París puede ser una ciudad muy fría, gélida. No hablo solo del clima. París es una ciudad bellísima en la que los arquitectos firman los edificios como los pintores los lienzos, con el orgullo del artista que reclama su autoría, pero es también una ciudad desalmada donde la gente ya no mira a la gente, donde nadie ve a nadie, una ciudad donde morirse en la calle, en medio de la multitud, sin que nadie se dé cuenta, sin que a ninguno le importe. Una ciudad como cualquier otra.

Pero ha sido en París donde René Robert, el fotógrafo del flamenco, ha muerto congelado. Tenía 84 años. Hacia las 9 de la noche, mientras daba un paseo por una muy concurrida calle en pleno centro, se desplomó inconsciente.
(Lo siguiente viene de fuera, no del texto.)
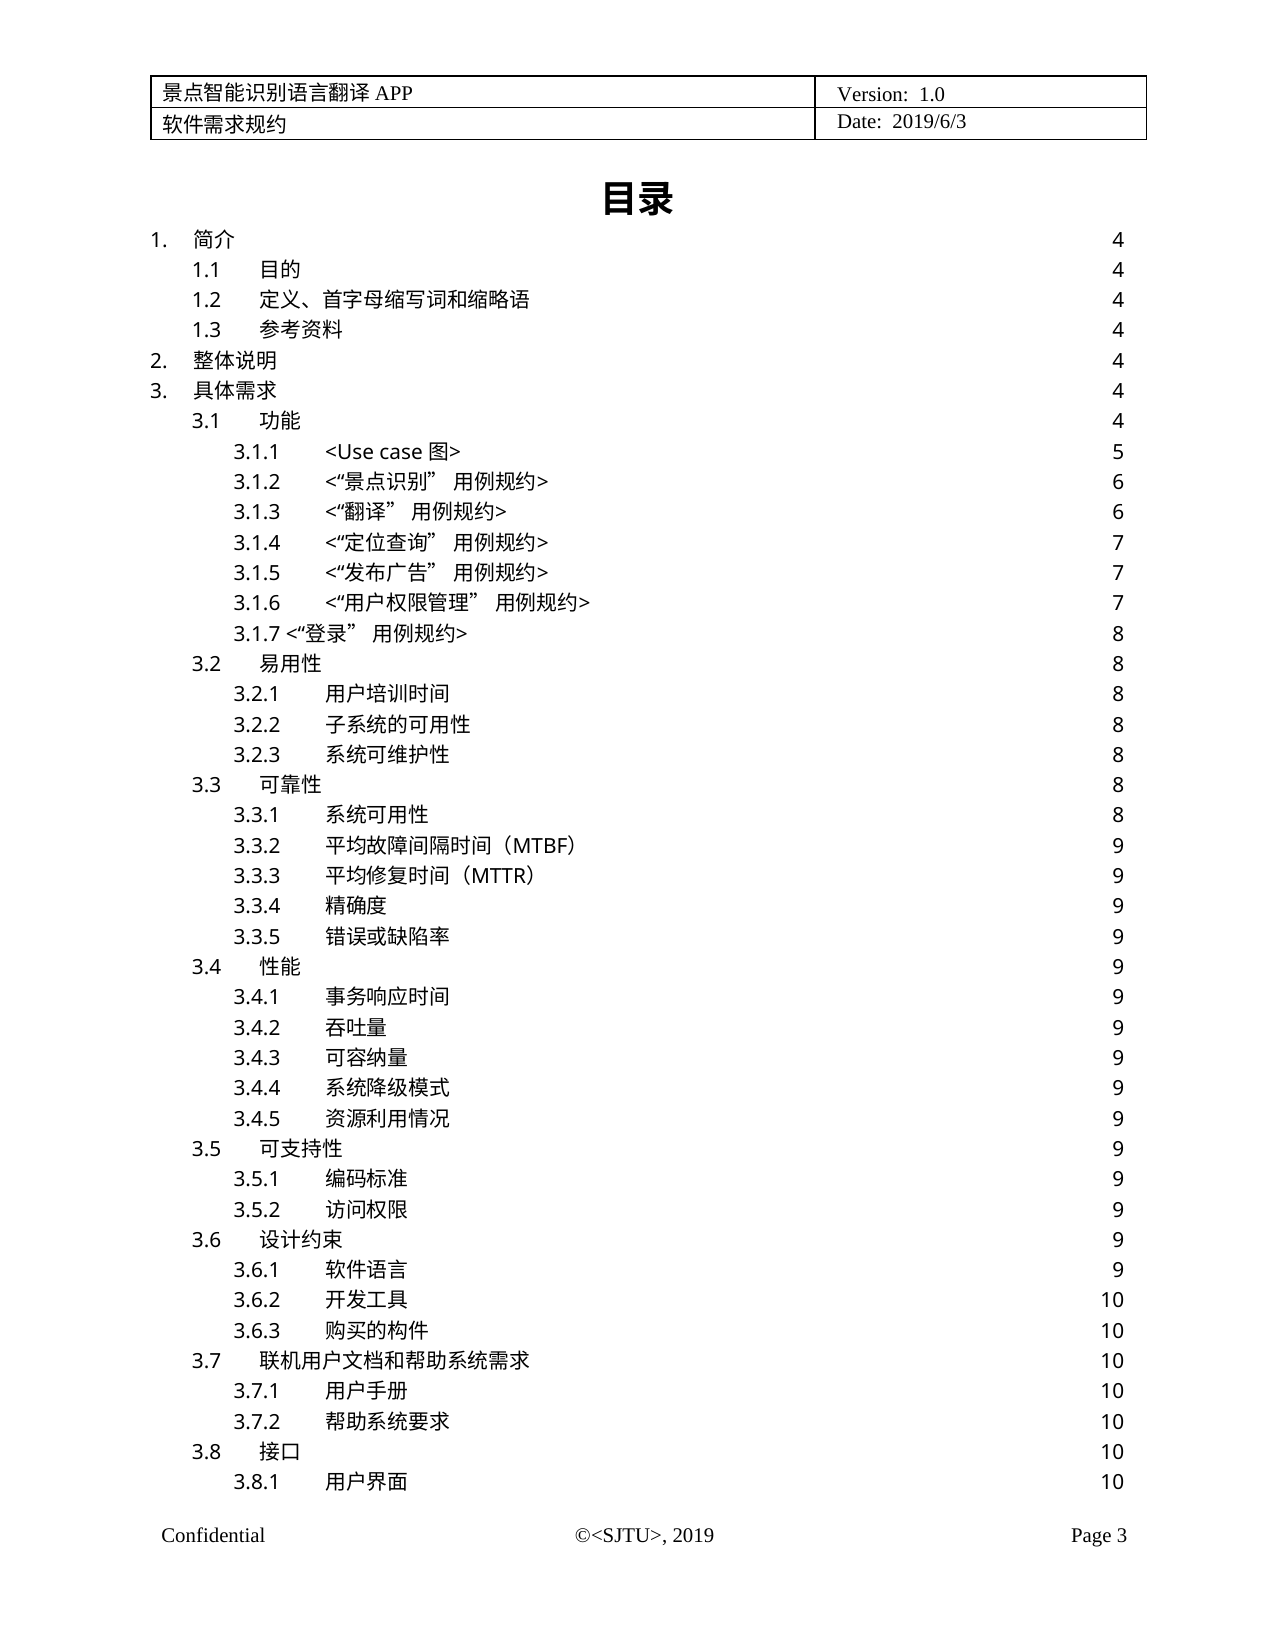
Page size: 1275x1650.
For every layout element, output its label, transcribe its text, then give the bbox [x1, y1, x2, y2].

Nadie le socorrió, nadie se fijó en él. Bueno, sí. Hacia las seis y media de la mañana, casi diez horas después de su caída, un indigente llamó a una ambulancia. Aún estaba vivo, pero presentaba heridas en la cabeza y una hipotermia severa que no pudo superar.

A través de fotos en blanco y negro pletóricas de color, René nos enseñó la esencia del flamenco. René tenía una forma única de mirar, pero él al parecer era invisible, porque nadie lo vio. Murió a consecuencia de esa ceguera contemporánea de los que no queremos ver. A René lo mató la insensibilidad de nuestra sociedad del individualismo, como ha dicho el periodista Michel Mompontent, gran amigo del fotógrafo: “fue asesinado por la indiferencia. René murió solo en una concurrida calle de la capital sin que nadie se detuviera a socorrerlo… Este trágico y repugnante final de vida nos enseña sobre nosotros mismos”.

Tiene razón. Nos define a todos esta muerte, y no porque el muerto sea un artista irrepetible, sino porque era un ser humano, y porque habrá muchas muertes como la suya pero no nos enteramos. Los anónimos muertos de la indiferencia. No seré yo quien tire la primera piedra del moralista ofendido, porque acaso yo también hubiera pasado por allí sin mirarlo, o tal vez sí lo hubiera mirado y hubiese continuado mi camino pensando, para tranquilizar mi miedo, para calmar mi vergüenza, que seguramente era un yonqui, o un borracho, durmiendo la pesadilla de su adicción y que nada podía hacer por él. No sería la primera vez. No he olvidado una mañana en Nueva York, en la Quinta Avenida, lloviendo a mares, y a un pobre hombre en la acera, orillado contra un edificio, ovillado bajo un mínimo paraguas, de rodillas, aterido y vencido. Pasé de largo, como los otros miles que componíamos la veloz y ciega marea humana. Pero que los otros tampoco hicieran nada no me redime, no me excusa, no me salva, ni de esa vez ni de las tantas otras veces en que hice lo mismo en mi ciudad, en otras ciudades, siempre. Hemos construido una sociedad del individualismo, del aislamiento, de la indiferencia. También del miedo. “No mires a los ojos de la gente”, cantaba Golpes Bajos, intuyendo que son siempre un espejo.